"Heigh-ho! What's wrong now?" Mr. Royston stopped in the act of turning his newspaper inside-out, and fixed inquiring eyes upon his second daughter.

"Pen is so disagreeable."

"Come, come! You needn't complain of other people. Pen is a good girl—always was! I wish other girls were as good."

Pen wore an air of pretty and appropriate meekness.

"I know! I'm always the one in the wrong."

"Then, if I were you, I wouldn't be—that's all. I would take care to be in the right."

Mrs. Royston wisely rose, and a general move followed. Magda fled upstairs, only to find her room in process of being "done;" so she caught up a rough-coat and a tam-o'-shanter, and escaped into the garden. Already the snow had ceased to fall, and the sky was clearing.
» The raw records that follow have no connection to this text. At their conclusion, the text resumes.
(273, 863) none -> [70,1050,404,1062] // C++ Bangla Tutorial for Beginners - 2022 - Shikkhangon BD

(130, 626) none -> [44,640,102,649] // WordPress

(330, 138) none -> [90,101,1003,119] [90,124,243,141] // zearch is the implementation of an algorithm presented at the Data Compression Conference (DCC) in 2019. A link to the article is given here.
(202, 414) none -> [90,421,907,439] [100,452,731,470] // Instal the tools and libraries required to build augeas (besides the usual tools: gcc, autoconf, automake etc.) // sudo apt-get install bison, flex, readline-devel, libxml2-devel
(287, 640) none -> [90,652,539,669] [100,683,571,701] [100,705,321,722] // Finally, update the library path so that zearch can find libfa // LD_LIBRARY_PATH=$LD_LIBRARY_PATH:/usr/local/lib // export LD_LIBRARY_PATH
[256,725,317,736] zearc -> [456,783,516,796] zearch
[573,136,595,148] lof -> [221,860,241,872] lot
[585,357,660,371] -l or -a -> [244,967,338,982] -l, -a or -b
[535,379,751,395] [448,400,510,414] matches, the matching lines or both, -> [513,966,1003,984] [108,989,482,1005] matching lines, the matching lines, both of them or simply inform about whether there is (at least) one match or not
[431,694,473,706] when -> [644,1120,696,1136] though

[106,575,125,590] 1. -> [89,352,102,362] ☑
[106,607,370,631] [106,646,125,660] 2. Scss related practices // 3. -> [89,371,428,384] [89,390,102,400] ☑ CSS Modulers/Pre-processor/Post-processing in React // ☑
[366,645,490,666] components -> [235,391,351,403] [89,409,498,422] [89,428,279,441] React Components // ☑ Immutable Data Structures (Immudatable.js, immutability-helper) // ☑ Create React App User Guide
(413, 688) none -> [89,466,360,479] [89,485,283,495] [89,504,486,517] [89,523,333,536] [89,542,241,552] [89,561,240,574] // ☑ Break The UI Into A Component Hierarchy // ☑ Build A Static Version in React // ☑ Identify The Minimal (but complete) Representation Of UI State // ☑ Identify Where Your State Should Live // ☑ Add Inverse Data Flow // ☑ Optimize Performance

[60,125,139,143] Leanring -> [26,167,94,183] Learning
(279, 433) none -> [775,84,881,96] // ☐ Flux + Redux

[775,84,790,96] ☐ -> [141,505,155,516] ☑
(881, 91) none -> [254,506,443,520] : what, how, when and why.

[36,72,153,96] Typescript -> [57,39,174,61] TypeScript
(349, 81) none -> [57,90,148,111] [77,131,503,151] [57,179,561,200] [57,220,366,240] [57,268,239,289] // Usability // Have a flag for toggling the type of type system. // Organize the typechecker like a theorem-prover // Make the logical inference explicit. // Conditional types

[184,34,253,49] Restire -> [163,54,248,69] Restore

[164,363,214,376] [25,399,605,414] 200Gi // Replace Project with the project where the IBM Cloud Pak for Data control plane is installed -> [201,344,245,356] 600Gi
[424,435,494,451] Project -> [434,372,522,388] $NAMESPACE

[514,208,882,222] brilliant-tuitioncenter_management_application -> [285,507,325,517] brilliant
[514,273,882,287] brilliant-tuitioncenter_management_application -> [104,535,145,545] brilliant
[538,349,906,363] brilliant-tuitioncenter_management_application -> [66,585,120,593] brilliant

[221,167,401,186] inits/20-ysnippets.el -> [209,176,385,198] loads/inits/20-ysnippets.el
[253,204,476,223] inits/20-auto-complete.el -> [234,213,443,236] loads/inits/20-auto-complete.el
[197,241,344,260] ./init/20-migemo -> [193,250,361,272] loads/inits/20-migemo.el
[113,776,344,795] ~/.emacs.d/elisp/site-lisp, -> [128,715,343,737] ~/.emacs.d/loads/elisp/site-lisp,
To and fro on a white carpet in the kitchen garden she paced, pitying herself at first for home grievances, but turning soon to the thought of Patricia, going over the past interview, seeing again the dainty flower-like face, hearing afresh the pretty voice, picturing the joys of coming intimacy.

Now at last she would have a real friend, the sort of friend she had always wanted, a satisfying friend, one who would meet her needs, one who would understand her feelings, one who would enter into her dreams and aspirations, one to whom she could look up with unbounded admiration—different altogether from good little Beatrice Major, who was well enough in her way, but totally unlike this!

That word—"aspirations"—pulled up the recollection of Rob and of all that he had said. She was to begin at once to make ready for her future life with him.